The remaining 18 cases with subclonal MMR protein expression also displayed complete loss of either MLH1/PMS2 or MSH2/MSH6. The reporting of complete loss of expression of MMR proteins by the pathologists ensured that appropriate clinical follow-up testing was offered to this group of patients. We concur with the recommended terminology for reporting MMR protein IHC reviewed by Casey and Singh¹⁷  that in cases where subclonal staining is seen together with complete loss of staining of other MMR proteins, follow-up testing should be determined by the proteins that demonstrate complete loss of MMR protein expression.

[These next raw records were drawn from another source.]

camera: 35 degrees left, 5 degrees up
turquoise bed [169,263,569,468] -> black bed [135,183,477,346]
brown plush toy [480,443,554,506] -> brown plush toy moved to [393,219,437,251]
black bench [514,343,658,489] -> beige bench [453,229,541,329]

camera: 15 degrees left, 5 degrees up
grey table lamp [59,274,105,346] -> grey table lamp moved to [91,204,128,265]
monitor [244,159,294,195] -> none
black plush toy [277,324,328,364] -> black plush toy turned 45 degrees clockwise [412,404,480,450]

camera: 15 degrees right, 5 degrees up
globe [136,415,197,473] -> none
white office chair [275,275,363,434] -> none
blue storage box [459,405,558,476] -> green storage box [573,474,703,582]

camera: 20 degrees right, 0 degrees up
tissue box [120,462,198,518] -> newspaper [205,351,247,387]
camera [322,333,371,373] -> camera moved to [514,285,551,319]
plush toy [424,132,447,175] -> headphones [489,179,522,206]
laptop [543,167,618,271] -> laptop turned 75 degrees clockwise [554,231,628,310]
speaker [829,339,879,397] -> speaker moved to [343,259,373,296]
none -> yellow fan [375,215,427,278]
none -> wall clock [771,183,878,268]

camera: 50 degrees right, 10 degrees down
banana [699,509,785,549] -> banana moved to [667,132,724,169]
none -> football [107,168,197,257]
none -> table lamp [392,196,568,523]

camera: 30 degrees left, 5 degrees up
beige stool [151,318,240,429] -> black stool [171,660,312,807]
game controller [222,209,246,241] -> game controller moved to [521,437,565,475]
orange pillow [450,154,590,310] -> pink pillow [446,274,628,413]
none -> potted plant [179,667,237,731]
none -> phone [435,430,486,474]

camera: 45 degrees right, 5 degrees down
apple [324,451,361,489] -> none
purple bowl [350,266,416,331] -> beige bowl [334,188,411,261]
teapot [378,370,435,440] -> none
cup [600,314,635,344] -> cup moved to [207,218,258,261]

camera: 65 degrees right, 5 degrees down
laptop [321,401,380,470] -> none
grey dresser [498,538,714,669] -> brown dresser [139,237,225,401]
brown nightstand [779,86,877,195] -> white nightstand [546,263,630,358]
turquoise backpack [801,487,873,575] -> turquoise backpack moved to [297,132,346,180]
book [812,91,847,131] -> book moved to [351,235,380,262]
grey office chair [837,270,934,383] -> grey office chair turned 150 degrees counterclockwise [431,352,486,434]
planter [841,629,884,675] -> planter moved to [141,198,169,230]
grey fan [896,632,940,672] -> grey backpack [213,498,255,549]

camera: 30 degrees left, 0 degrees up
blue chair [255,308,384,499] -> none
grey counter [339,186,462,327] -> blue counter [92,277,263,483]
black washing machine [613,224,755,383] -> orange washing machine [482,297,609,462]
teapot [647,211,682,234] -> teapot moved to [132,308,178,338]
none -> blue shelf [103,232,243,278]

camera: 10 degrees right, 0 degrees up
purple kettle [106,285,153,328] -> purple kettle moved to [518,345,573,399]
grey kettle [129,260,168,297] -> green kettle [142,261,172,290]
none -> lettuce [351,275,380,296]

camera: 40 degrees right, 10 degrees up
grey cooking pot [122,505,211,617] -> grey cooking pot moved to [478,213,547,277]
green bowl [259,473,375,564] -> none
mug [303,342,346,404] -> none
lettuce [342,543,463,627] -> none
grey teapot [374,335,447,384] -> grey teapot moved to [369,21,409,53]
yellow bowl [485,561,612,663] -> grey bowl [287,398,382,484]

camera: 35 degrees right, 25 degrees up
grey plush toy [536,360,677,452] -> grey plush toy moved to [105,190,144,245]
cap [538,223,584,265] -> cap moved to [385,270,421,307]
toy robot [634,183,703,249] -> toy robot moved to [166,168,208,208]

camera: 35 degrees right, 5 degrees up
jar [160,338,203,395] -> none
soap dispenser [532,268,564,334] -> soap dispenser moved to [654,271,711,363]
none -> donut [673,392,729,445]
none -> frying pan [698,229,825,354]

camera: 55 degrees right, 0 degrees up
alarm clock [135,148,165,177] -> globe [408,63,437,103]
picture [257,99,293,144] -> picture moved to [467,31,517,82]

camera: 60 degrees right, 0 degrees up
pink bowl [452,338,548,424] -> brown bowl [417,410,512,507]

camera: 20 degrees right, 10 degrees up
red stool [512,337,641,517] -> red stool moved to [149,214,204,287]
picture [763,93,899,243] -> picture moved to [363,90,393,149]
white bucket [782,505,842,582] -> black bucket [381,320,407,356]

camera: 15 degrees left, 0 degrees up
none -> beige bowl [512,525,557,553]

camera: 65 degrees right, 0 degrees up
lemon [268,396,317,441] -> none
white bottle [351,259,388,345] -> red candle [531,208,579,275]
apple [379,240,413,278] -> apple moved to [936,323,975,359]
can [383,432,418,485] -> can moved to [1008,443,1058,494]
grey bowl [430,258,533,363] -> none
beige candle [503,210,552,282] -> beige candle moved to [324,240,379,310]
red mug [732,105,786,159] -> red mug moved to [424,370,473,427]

We are aware that the POLE mutation, which is present in approximately 10% of endometrial carcinomas, may also be associated with subclonal MMR protein staining,¹⁷  and that this mutation is associated with very good endometrial carcinoma prognosis. In fact, based on the proposed algorithm for molecular classification of endometrial carcinomas,¹⁷  a positive POLE mutation test performed as the first step in the algorithm would exclude further testing of endometrial carcinomas for p53 and MMR mutations. Because testing for POLE mutations of endometrial carcinomas is performed in only a very few laboratories in the United States, remains uncovered by most insurance providers, and is still not widely used, we believe that reporting of subclonal MMR staining pattern should be followed by additional testing for exclusion of Lynch syndrome germline mutations. Per Hall and Neumann,²⁹  experts in the field of Lynch syndrome genetic testing, “Ideally, genetic evaluation for Lynch syndrome should begin with a patient affected with a Lynch syndrome cancer.” Furthermore, steps included in their recommendations for a follow-up of an abnormal MMR protein IHC result incorporate tumor sequencing for evaluation of biallelic (double) somatic mutation MMR protein inactivation due to mutation and/or loss of heterozygosity after germline MMR panel testing.

Of note, the College of American Pathologists began offering the DNA MMR survey biannually since 2015 to more than 300 College of American Pathologists–accredited laboratories as part of surveys and anatomic pathology education programs. It is interesting that the recent survey from November 2020 had a question on laboratory approach for “subclonal loss (defined as subclonal positive and negative expression; areas with negative tumor cells should have positive staining stromal cells) of MMR protein staining by IHC.” The possible answer choices included “report the clonal loss of protein staining based on the initial stain; repeat IHC testing on the same block; repeat IHC testing on a different block; perform testing by an orthogonal technique; other; unsure; not applicable—do not perform MMR by IHC.” The summary of the survey results that became available for participating pathologists in February 2021 did not present data on this particular question, and therefore a true picture of the pathology practice regarding subclonal staining of MMR proteins across the United States is unknown at this time.

In summary, our study revealed that Lynch syndrome germline mutations can be detected in endometrial carcinoma patients whose tumors display pure subclonal MMR protein staining. Our results stress the importance of reporting subclonal staining patterns to ensure appropriate clinical follow-up and investigation for the exclusion of Lynch syndrome.